» **Exercise goal**
Copy the lines below, starting at the line holding "How many data points does each series have?" and running through the last line, both ends included. Leave the pictures out.

### Provided material

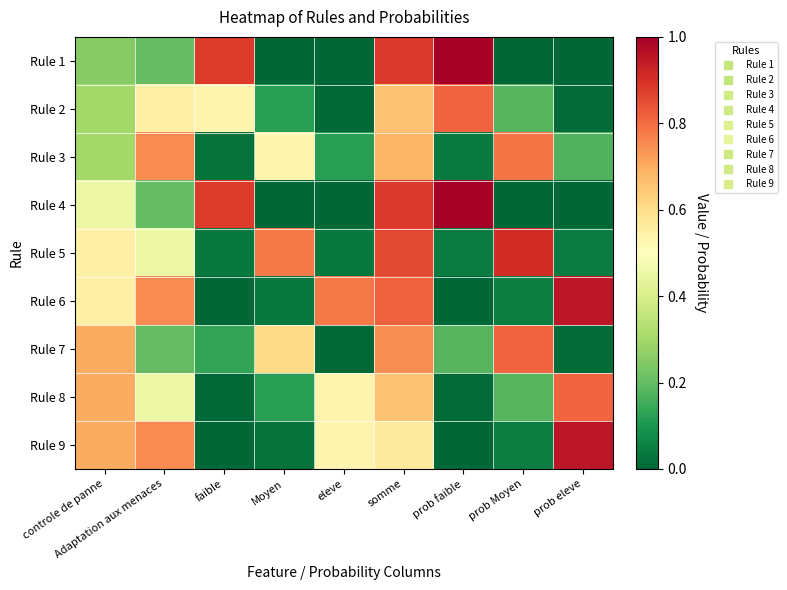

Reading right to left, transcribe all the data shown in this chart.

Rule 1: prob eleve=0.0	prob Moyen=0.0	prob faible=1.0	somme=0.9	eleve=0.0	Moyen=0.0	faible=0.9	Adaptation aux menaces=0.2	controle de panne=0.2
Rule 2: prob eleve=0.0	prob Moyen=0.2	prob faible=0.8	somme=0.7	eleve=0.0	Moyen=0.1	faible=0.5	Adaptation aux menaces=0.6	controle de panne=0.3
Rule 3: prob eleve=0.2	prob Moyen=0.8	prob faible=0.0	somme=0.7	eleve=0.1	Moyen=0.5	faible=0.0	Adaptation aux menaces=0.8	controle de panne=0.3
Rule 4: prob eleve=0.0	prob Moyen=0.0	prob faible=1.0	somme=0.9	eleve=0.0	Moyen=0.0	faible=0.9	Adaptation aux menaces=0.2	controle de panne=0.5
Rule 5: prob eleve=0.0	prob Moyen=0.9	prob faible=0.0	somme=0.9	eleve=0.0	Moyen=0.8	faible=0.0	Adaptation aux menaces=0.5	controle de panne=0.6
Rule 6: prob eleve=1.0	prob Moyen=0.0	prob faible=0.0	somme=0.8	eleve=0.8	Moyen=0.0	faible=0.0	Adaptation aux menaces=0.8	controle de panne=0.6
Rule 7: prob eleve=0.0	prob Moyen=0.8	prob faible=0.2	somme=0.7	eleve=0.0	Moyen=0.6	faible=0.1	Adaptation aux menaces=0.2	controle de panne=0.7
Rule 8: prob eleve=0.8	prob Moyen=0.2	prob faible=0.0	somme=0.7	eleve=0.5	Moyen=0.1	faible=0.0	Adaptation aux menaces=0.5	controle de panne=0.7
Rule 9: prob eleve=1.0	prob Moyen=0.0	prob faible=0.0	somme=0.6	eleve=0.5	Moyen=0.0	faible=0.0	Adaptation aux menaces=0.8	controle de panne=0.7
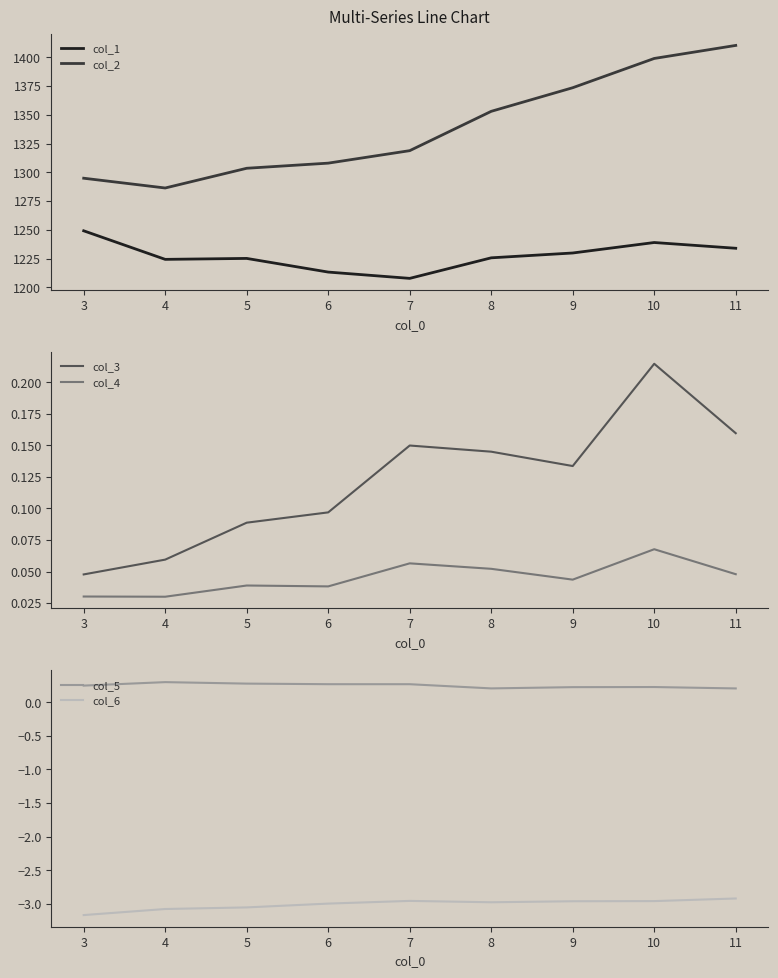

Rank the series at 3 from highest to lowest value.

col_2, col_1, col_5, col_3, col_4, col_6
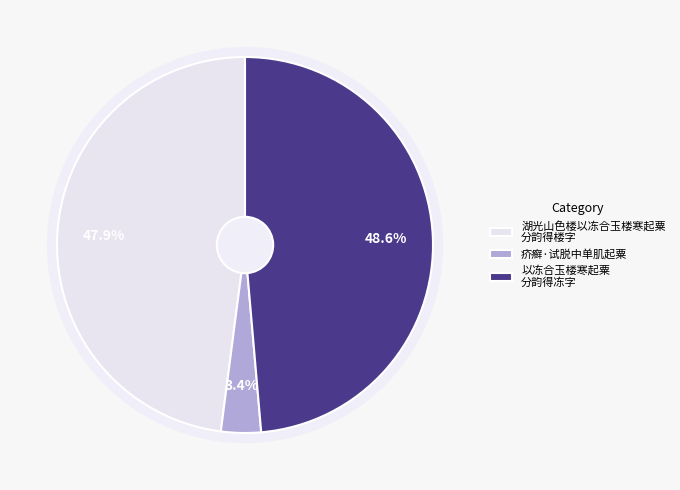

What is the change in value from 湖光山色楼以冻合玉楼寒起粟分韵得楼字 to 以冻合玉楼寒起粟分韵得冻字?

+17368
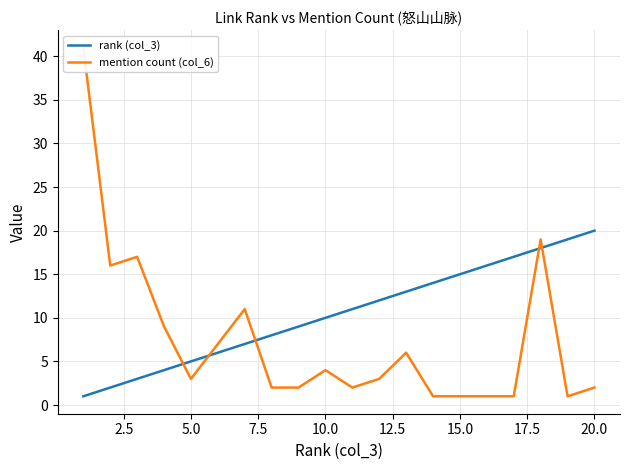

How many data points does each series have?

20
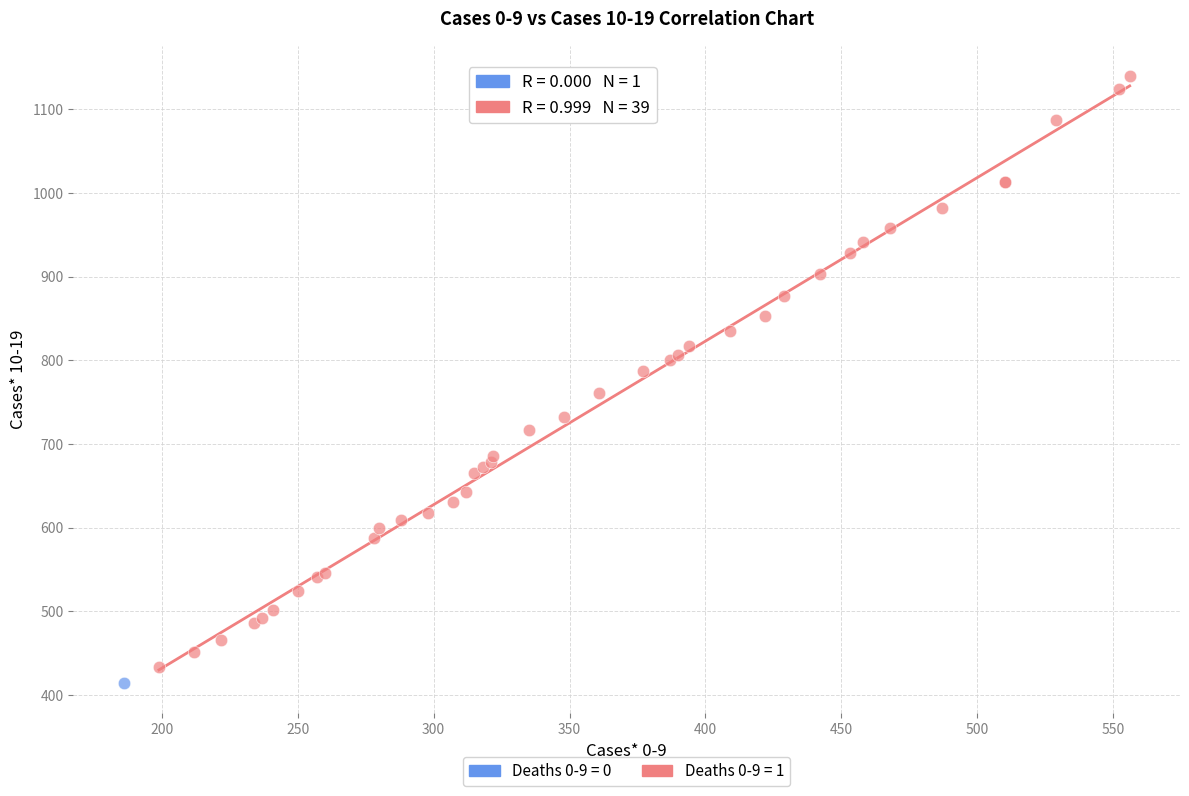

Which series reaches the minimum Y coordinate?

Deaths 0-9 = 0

######

» **Solution to this exercise**
How many data points does each series have?

20

Which series reaches the minimum Y coordinate?

Deaths 0-9 = 0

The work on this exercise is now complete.